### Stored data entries

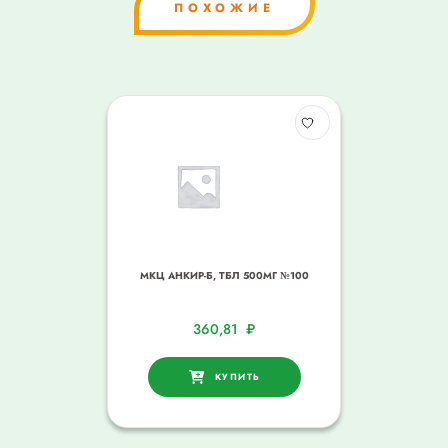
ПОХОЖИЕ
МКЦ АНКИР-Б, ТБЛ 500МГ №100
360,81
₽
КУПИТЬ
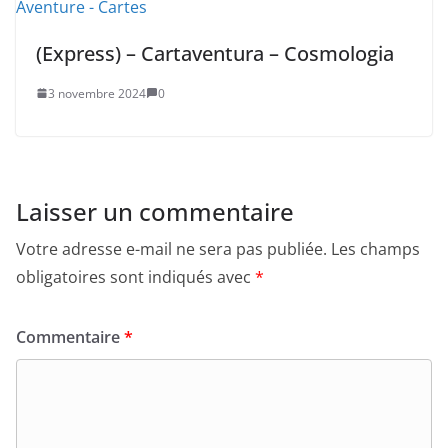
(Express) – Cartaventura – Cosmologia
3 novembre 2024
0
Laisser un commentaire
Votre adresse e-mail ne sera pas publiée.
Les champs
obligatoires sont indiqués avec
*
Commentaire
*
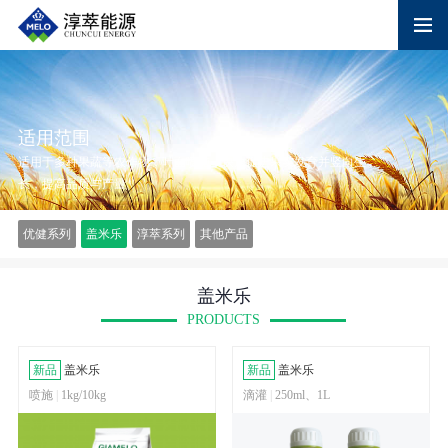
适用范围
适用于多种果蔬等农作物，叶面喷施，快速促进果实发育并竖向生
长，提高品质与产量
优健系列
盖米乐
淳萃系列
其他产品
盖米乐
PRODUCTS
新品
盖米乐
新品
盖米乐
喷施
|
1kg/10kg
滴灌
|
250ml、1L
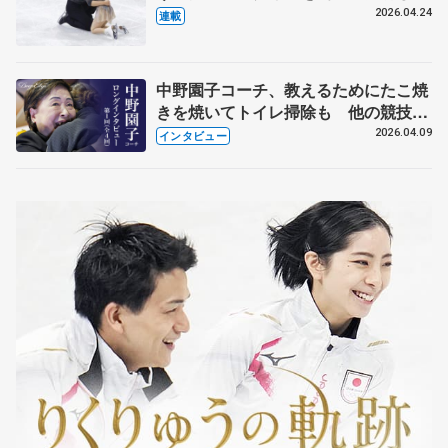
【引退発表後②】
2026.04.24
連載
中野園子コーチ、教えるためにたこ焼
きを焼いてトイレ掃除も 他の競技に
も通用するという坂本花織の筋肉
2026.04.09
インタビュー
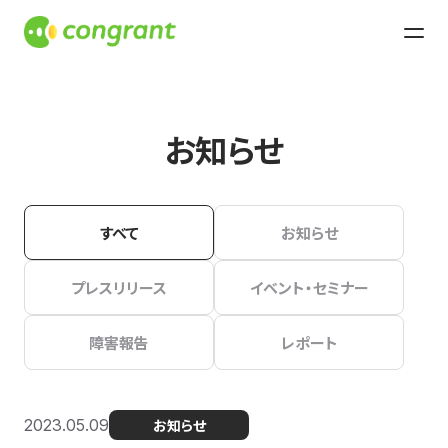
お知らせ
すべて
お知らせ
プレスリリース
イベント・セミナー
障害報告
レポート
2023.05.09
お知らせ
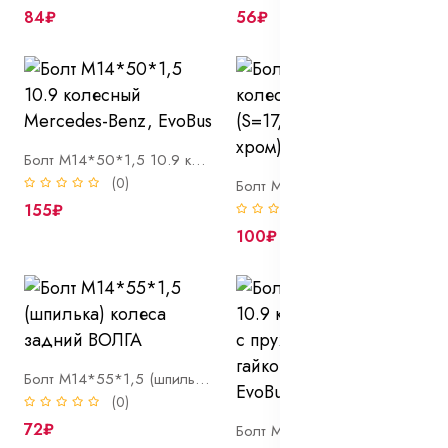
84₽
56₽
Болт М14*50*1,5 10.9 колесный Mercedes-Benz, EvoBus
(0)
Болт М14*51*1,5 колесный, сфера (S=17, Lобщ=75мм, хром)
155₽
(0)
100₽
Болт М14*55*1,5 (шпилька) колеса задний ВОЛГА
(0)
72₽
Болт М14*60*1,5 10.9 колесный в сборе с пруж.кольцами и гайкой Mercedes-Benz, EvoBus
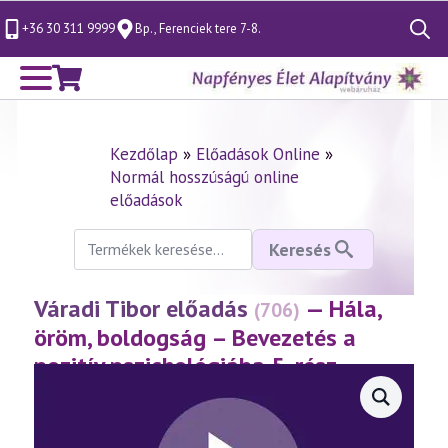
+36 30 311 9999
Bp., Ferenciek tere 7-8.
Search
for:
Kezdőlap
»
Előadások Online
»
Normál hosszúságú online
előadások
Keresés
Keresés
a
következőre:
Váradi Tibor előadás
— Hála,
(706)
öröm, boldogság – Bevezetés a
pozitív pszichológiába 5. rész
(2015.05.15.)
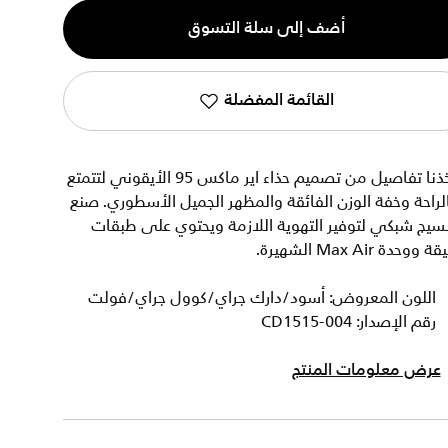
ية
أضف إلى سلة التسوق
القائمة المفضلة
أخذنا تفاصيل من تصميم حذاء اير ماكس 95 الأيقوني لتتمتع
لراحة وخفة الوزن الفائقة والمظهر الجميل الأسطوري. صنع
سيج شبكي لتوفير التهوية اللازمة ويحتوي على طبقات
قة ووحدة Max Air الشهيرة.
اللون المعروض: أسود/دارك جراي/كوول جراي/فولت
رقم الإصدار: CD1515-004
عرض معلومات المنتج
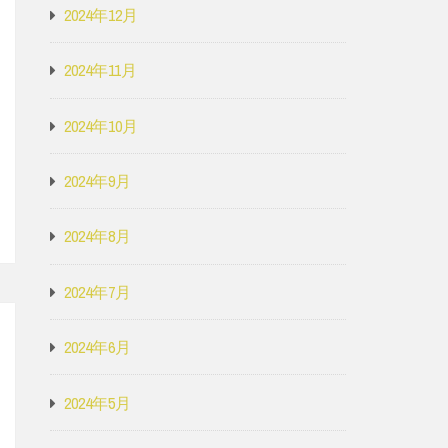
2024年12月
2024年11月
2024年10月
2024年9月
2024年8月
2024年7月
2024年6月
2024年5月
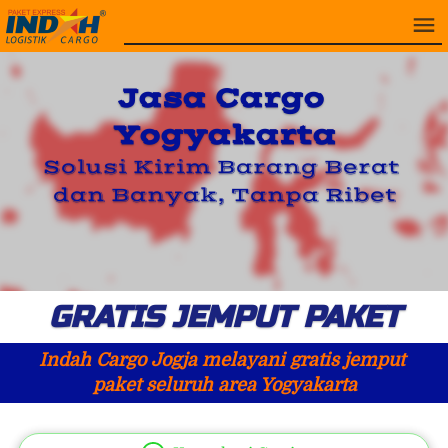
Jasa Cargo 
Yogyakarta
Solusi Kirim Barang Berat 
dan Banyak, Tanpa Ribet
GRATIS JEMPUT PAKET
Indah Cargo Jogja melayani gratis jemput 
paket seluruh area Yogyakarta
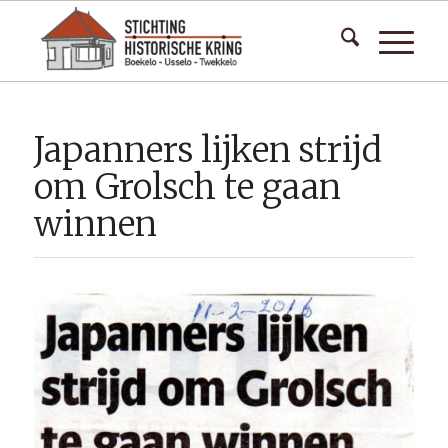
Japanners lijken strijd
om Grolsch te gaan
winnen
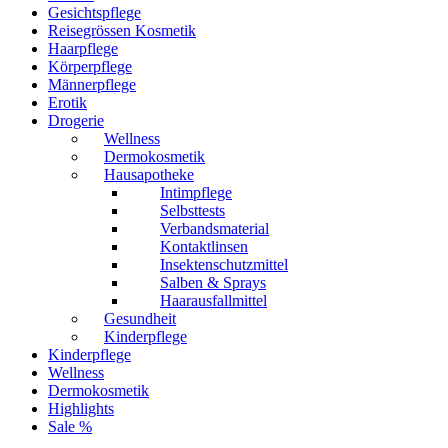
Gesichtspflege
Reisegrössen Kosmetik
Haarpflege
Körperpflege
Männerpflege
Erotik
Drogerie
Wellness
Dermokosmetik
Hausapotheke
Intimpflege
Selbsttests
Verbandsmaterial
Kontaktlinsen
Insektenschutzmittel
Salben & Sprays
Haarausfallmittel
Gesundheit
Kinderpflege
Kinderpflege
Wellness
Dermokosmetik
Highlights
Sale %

### Work instructions
Gather every line in the rows above that contains the string "Benz", treating uppercase and lowercase letters as distinct.

### Result of the task
Болт М14*50*1,5 10.9 колесный Mercedes-Benz, EvoBus
Болт М14*60*1,5 10.9 колесный в сборе с пруж.кольцами и гайкой Mercedes-Benz, EvoBus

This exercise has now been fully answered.